The taxes are not indexed to inflation, so as prices for concrete and other construction materials rise, there is no equivalent rise in the value of the levy at the pump, Kirby said.

Throw in the fact that vehicles have been getting increasingly fuel-efficient in the last couple of decades, with more hybrid and electric cars on the road than ever, and revenues from a gas tax are less assured with every passing year.

“We’re getting less money, the value of that money is going down and our needs are going up,” Kirby said. “We’re looking at our revenue situation, and we’re falling off a cliff.”

CDOT estimates that it will see a $1 billion-a-year budgetary shortfall for the next 10 years, largely because an expected decline in gas taxes.

But turning away from the gas tax and embracing a per-mile system has its own challenges. Privacy is a big one, Kirby said, with many drivers uncomfortable about the government knowing where they might be headed on any given day.

That’s why CDOT gave pilot program participants the option of reporting their mileage the old-school way — by snapping a picture of the odometer and submitting it online. For drivers comfortable with a plug-in data device, Kirby said CDOT doesn’t track where people go — it just wants to know mileage.

It works with a third-party data collection vendor, which destroys the information drivers send in after 30 days.

“We did put in several layers of protection for users’ data,” Kirby said.

Gilliland said she felt fine using a CDOT-provided, GPS-enabled device that she plugged into a port under her dashboard.

“There were things that it sent back to you about how you were driving and the health of your car,” she said.

Allowing GPS tracking, Kirby said, can be extremely useful for ascertaining whether a driver is using a private road or a public one and then being charged only for public road usage. It’s particularly helpful for farmers who often drive long distances on dirt roads not maintained by the state.

Geographical information can also help CDOT determine when a Colorado driver has left the state and is no longer on its road system. But trying to track and charge an out-of-state motorist for use of Colorado roads is a far harder proposition, Kirby acknowledged.

Paul Hanley, an associate professor in civil and environmental engineering at the University of Iowa who spearheaded a study of a nationwide per-mile road-tax system 10 years ago, said a successful program would probably have to be wider in scope than a single state.

“The hitch there is that it would have to be a national solution,” he said. “The technology is here — what’s going to limit this is the institutional infrastructure, which is the collection and enforcement of the fee.”

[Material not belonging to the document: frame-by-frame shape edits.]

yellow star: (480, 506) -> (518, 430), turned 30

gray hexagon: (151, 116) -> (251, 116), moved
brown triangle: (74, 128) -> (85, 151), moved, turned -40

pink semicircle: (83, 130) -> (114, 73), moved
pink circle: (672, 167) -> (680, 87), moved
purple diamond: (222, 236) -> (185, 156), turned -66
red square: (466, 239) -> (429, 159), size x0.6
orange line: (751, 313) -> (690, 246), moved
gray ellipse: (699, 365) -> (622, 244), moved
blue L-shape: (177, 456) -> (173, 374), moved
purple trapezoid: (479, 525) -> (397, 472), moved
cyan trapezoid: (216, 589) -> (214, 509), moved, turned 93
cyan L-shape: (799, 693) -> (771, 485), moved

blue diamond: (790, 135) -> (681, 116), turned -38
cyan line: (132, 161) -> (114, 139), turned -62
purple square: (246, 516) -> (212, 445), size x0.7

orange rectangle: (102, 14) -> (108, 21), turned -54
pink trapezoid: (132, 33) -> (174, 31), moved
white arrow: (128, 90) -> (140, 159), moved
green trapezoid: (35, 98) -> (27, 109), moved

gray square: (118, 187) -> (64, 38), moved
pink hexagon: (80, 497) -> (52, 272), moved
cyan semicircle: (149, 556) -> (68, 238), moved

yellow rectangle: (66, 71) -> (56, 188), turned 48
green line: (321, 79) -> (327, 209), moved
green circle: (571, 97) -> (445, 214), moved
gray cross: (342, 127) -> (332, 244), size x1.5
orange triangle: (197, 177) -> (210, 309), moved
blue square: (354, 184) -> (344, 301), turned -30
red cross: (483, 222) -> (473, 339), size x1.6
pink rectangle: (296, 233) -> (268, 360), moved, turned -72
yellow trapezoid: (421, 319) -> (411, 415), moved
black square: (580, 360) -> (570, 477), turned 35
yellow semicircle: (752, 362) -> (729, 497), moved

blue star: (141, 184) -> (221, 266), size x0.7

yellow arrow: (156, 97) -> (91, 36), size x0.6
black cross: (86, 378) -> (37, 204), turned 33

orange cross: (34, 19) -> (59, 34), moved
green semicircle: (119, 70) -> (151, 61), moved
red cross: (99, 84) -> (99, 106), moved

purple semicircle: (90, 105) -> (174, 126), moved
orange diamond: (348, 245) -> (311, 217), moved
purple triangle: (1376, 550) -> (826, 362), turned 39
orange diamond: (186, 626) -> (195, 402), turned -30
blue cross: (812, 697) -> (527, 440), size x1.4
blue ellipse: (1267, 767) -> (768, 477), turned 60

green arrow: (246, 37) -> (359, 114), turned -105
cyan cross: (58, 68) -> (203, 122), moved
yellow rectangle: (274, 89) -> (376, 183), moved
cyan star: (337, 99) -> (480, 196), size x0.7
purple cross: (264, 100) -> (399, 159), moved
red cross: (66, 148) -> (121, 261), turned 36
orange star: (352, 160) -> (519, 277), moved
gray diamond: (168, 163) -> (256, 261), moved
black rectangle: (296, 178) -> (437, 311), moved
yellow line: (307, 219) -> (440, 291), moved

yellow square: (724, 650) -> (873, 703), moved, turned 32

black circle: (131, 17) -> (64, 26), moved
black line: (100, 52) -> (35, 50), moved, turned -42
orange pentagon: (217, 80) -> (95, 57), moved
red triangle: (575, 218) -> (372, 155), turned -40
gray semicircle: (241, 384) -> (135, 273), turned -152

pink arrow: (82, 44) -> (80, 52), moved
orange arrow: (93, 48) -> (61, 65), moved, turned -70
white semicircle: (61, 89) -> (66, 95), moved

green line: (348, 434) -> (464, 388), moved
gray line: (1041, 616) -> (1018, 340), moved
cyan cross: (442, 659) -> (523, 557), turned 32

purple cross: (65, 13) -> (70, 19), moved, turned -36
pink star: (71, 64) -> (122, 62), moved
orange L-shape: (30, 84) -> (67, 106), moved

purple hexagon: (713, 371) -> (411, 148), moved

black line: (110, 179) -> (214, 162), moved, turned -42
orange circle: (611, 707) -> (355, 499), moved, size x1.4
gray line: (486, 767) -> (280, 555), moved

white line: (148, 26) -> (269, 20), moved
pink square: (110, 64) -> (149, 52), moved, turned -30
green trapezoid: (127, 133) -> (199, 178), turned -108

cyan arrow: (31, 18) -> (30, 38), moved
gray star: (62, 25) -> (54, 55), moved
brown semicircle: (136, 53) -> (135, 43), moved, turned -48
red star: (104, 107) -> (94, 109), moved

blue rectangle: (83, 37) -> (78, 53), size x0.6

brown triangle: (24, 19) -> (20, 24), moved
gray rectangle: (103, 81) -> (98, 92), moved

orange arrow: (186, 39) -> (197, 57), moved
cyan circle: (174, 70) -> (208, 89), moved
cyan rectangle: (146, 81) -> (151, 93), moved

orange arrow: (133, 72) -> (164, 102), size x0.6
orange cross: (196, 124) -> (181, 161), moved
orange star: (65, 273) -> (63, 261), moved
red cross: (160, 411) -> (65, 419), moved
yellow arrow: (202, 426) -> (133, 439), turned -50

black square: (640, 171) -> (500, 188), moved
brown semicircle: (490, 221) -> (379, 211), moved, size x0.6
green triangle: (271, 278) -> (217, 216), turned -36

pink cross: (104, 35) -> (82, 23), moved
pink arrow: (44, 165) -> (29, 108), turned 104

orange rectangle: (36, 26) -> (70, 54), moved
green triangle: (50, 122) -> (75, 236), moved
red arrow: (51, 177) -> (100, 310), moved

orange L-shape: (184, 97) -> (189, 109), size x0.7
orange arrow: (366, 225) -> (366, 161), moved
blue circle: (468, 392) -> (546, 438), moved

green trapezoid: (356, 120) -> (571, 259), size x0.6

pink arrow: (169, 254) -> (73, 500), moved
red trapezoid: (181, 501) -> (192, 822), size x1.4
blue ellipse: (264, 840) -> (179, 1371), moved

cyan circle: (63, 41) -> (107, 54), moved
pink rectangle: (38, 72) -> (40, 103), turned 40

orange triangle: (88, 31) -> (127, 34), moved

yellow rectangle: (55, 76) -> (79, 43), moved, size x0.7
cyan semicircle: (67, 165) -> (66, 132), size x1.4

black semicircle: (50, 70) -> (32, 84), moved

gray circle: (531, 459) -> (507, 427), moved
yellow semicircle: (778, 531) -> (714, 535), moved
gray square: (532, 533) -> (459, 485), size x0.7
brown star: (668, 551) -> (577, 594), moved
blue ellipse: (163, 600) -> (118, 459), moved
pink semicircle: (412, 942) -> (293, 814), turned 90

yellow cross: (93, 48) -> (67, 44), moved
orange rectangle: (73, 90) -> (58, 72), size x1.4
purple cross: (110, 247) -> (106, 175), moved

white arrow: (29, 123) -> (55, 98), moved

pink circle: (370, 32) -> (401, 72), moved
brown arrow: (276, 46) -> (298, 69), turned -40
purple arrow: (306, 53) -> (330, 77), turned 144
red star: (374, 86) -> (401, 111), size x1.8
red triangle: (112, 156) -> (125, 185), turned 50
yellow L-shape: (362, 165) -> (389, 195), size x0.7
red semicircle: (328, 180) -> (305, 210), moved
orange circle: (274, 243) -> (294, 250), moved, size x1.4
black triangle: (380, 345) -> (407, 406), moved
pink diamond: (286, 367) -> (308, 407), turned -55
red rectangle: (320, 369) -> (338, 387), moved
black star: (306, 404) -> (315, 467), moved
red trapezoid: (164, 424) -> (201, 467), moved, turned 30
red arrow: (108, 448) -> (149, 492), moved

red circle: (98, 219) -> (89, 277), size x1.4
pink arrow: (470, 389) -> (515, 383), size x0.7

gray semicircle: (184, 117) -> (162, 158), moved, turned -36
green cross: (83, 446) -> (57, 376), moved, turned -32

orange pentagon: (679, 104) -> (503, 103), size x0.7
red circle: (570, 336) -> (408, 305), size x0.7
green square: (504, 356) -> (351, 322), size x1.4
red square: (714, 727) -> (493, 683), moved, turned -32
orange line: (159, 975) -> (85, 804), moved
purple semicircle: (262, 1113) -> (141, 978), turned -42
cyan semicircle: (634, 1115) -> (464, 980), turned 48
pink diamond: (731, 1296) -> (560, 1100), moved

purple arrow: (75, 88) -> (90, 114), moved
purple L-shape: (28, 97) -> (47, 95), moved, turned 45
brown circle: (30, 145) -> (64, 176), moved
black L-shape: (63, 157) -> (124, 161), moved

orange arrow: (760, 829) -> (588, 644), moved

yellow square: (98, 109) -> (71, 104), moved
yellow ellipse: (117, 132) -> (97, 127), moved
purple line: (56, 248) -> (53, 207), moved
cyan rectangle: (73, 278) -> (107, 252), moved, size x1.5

He pointed to the E-ZPass tolling program that functions across multiple states as an example of a fee collection system where state lines are irrelevant. For its part, Colorado is a member of RUC West, a consortium of 14 Western states, that is working together to address how to handle drivers crossing state lines.

There are other stumbling blocks with a road usage charge that CDOT will need to address. Fuel-efficient vehicles that pay little tax at the gas pump will end up paying more under per-mile charge, while gas-guzzling SUVs will pay less.

CDOT imposed a theoretical 1.2 cents-per-mile charge during the pilot program.

Kirby said his agency is not trying to make a profit from the road usage charge system. It’s just trying to keep from falling further into a hole.

“CDOT wants this to be revenue-neutral,” he said.

The agency recently received a $500,000 federal grant to conduct a second pilot late next year.